This article was published as part of NACHC’s Dr. John W. Hatch Center for Science.
Community Health Centers (CHCs) provide comprehensive, whole person care to nearly 34 million Americans across 17,000 communities. Nine in 10 patients are low-income, and the majority either lack insurance or rely on Medicaid. These CHCs operate in areas designated as medically underserved by the federal government, often serving as the main or only source of primary care for entire communities. Despite operating with limited resources, CHCs have demonstrated strong performance on national benchmarks for clinical quality while generating measurable savings for the broader health system.
Recent federal data confirms continued excellence in many areas but also highlights growing operational pressures. Rising costs, workforce shortages, and infrastructure limitations threaten their quality achievements. Long-term, targeted investments are urgently needed to preserve CHCs’ high performance and broader value.
Consistent high performance on core clinical quality measures
According to the 2024 Uniform Data System (UDS), CHCs that receive federal grants under Section 330 continue to meet or outperform many national benchmarks, even while serving populations with complex health needs. The following quality measures reflect data only from 1359 grantees and exclude 153 look-alike health centers, which meet CHC grant requirements but do not receive Section 330 funding, to ensure comparability.
- Blood pressure control (< 140/90 mmHg) among adults with hypertension reached 67%, surpassing the national Medicaid median of 61%.
- Cervical cancer screening remained steady at 55%, generally comparable to Medicaid plans.
- Breast cancer screening increased from 45% in 2020 to 54% in 2024, aligning with the Medicaid median of 53%.
- Poor diabetes control (patients with A1c values above 9%) dropped from 36% in 2020 to 28% in 2024, outperforming the Medicaid median of 38%.
These results reflect a long-standing commitment to patient-centered, team-based care. CHCs integrate primary care with behavioral health, dental health, vision care, pharmacy services, and enabling services such as case management and translation, which together support patient adherence and continuity. However, this innovative model of care is increasingly strained by major turnover and retention challenges and technology gaps that hinder timely data integration and care coordination. Without operational investments, sustaining or expanding quality gains will become increasingly difficult.
Cost savings and system impact
Beyond clinical quality, CHCs generate measurable value for the broader health care system. Independent analyses have consistently found that CHCs reduce total system costs by avoiding unnecessary emergency department visits, hospitalizations, and preventable complications of chronic disease.
- CHCs are estimated to save $39 billion annually. The CBO also confirmed CHCs generate significant savings.
- Per patient, CHCs deliver care at a cost that is $800 to $1400 less per year for child and adult Medicaid enrollees than in other settings.
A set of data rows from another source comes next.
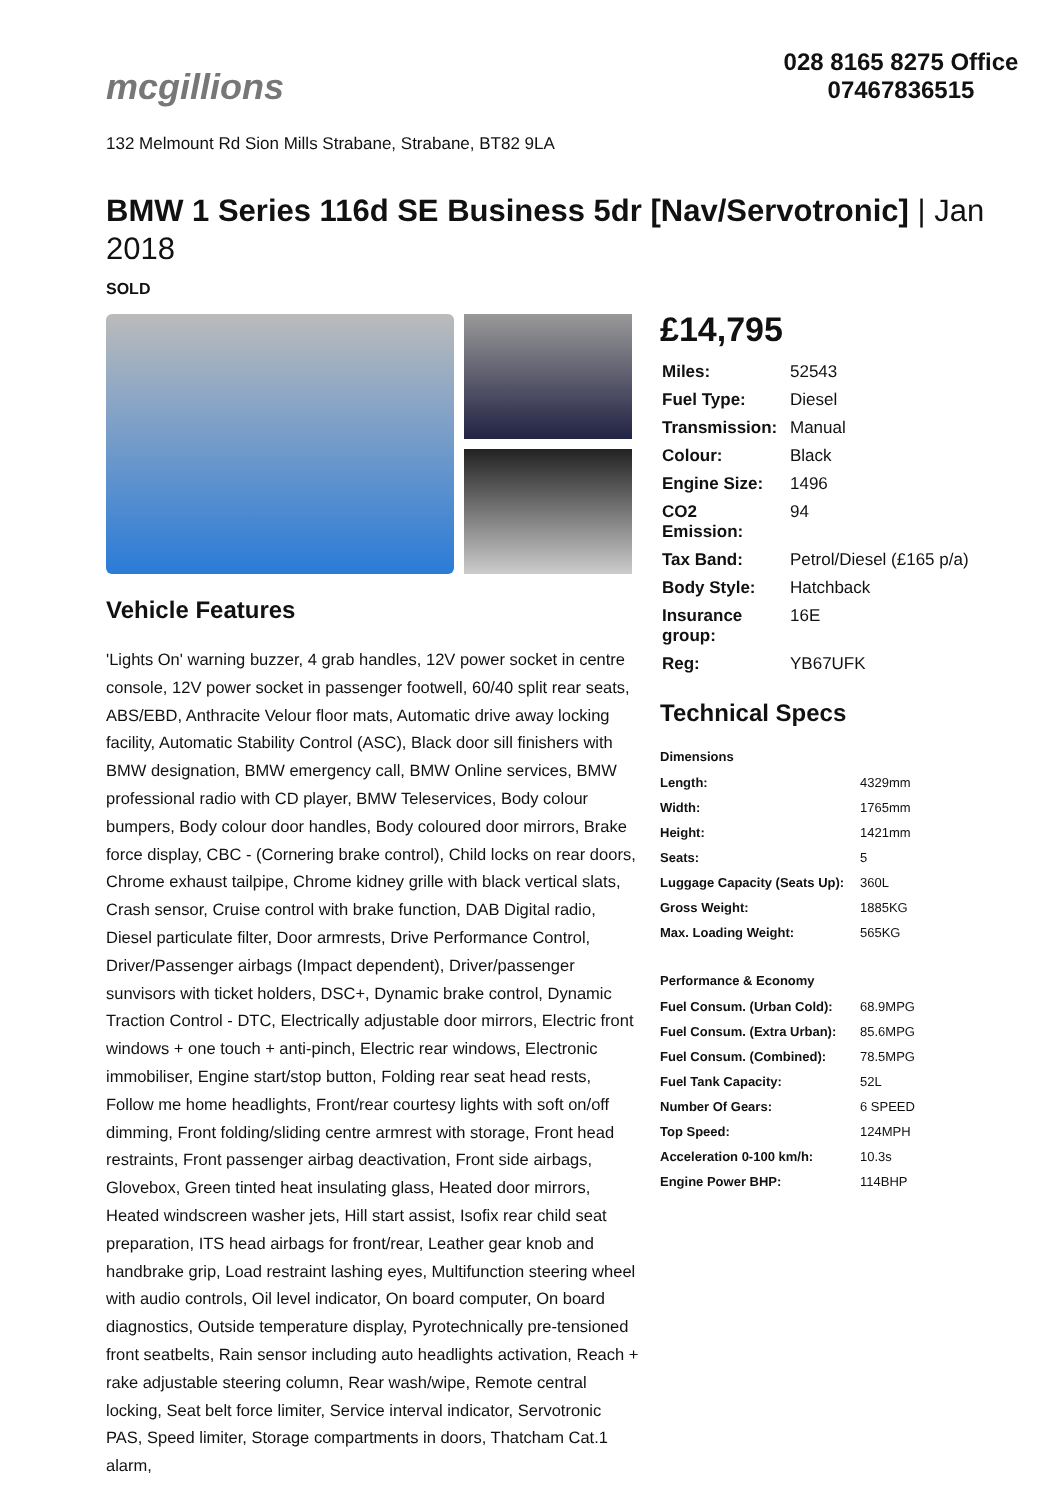mcgillions
028 8165 8275 Office 07467836515
132 Melmount Rd Sion Mills Strabane, Strabane, BT82 9LA
BMW 1 Series 116d SE Business 5dr [Nav/Servotronic] | Jan 2018
SOLD
Vehicle Features
'Lights On' warning buzzer, 4 grab handles, 12V power socket in centre console, 12V power socket in passenger footwell, 60/40 split rear seats, ABS/EBD, Anthracite Velour floor mats, Automatic drive away locking facility, Automatic Stability Control (ASC), Black door sill finishers with BMW designation, BMW emergency call, BMW Online services, BMW professional radio with CD player, BMW Teleservices, Body colour bumpers, Body colour door handles, Body coloured door mirrors, Brake force display, CBC - (Cornering brake control), Child locks on rear doors, Chrome exhaust tailpipe, Chrome kidney grille with black vertical slats, Crash sensor, Cruise control with brake function, DAB Digital radio, Diesel particulate filter, Door armrests, Drive Performance Control, Driver/Passenger airbags (Impact dependent), Driver/passenger sunvisors with ticket holders, DSC+, Dynamic brake control, Dynamic Traction Control - DTC, Electrically adjustable door mirrors, Electric front windows + one touch + anti-pinch, Electric rear windows, Electronic immobiliser, Engine start/stop button, Folding rear seat head rests, Follow me home headlights, Front/rear courtesy lights with soft on/off dimming, Front folding/sliding centre armrest with storage, Front head restraints, Front passenger airbag deactivation, Front side airbags, Glovebox, Green tinted heat insulating glass, Heated door mirrors, Heated windscreen washer jets, Hill start assist, Isofix rear child seat preparation, ITS head airbags for front/rear, Leather gear knob and handbrake grip, Load restraint lashing eyes, Multifunction steering wheel with audio controls, Oil level indicator, On board computer, On board diagnostics, Outside temperature display, Pyrotechnically pre-tensioned front seatbelts, Rain sensor including auto headlights activation, Reach + rake adjustable steering column, Rear wash/wipe, Remote central locking, Seat belt force limiter, Service interval indicator, Servotronic PAS, Speed limiter, Storage compartments in doors, Thatcham Cat.1 alarm,
£14,795
| Miles: | 52543 |
| Fuel Type: | Diesel |
| Transmission: | Manual |
| Colour: | Black |
| Engine Size: | 1496 |
| CO2 Emission: | 94 |
| Tax Band: | Petrol/Diesel (£165 p/a) |
| Body Style: | Hatchback |
| Insurance group: | 16E |
| Reg: | YB67UFK |
Technical Specs
| Dimensions | |
| --- | --- |
| Length: | 4329mm |
| Width: | 1765mm |
| Height: | 1421mm |
| Seats: | 5 |
| Luggage Capacity (Seats Up): | 360L |
| Gross Weight: | 1885KG |
| Max. Loading Weight: | 565KG |
| Performance & Economy | |
| Fuel Consum. (Urban Cold): | 68.9MPG |
| Fuel Consum. (Extra Urban): | 85.6MPG |
| Fuel Consum. (Combined): | 78.5MPG |
| Fuel Tank Capacity: | 52L |
| Number Of Gears: | 6 SPEED |
| Top Speed: | 124MPH |
| Acceleration 0-100 km/h: | 10.3s |
| Engine Power BHP: | 114BHP |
- Studies show that CHC patients enrolled in Medicaid have lower rates of hospital admissions and specialty care use.
- CHCs also contribute to a reduction in premature mortality.
These outcomes are driven by CHCs’ embedded presence in the community they serve, and their ability to provide early, coordinated, and preventive care.
Limitations of the current funding environment
Despite their track record, CHCs operate under persistent financial constraints that limit their ability to scale services or invest in modernization. CHC funding has remained relatively flat, while CHC patient volume continues to increase each year.
Federal funding is also subject to short-term extension, which impedes multi-year planning and limits the ability to implement large-scale quality improvement initiatives. The lack of long-term funding hinders the adoption of innovations such as clinical decision support, advanced analytics, and population health management tools. These limitations are particularly acute in rural and high-need urban communities, where the absence of robust infrastructure exacerbates existing disparities.
Actions needed to build on CHCs’ clinical quality achievements
Unlike other sectors, CHC quality reporting includes all patients, regardless of insurance status. This creates an unfiltered view of system performance that few other sectors provide. It creates a uniquely complete picture of care performance but also exposes CHCs to heightened scrutiny, as their outcomes are not adjusted for the higher social or clinical complexity of the populations they serve.
To preserve and build on quality performance CHCs have achieved, several steps are essential:
- Secure stable, multi-year federal funding for CHCs.
- Invest in the CHC workforce.
- Support data and technology modernization, especially in rural areas.
- Ensure quality programs account for operational realities in safety net settings and avoid penalizing providers that care for large numbers of uninsured and Medicaid patients.
These actions are not intended to replace accountability, but to enable meaningful and sustainable improvement in clinical outcomes, system savings, and care delivery at scale. Quality cannot, and must not, wait.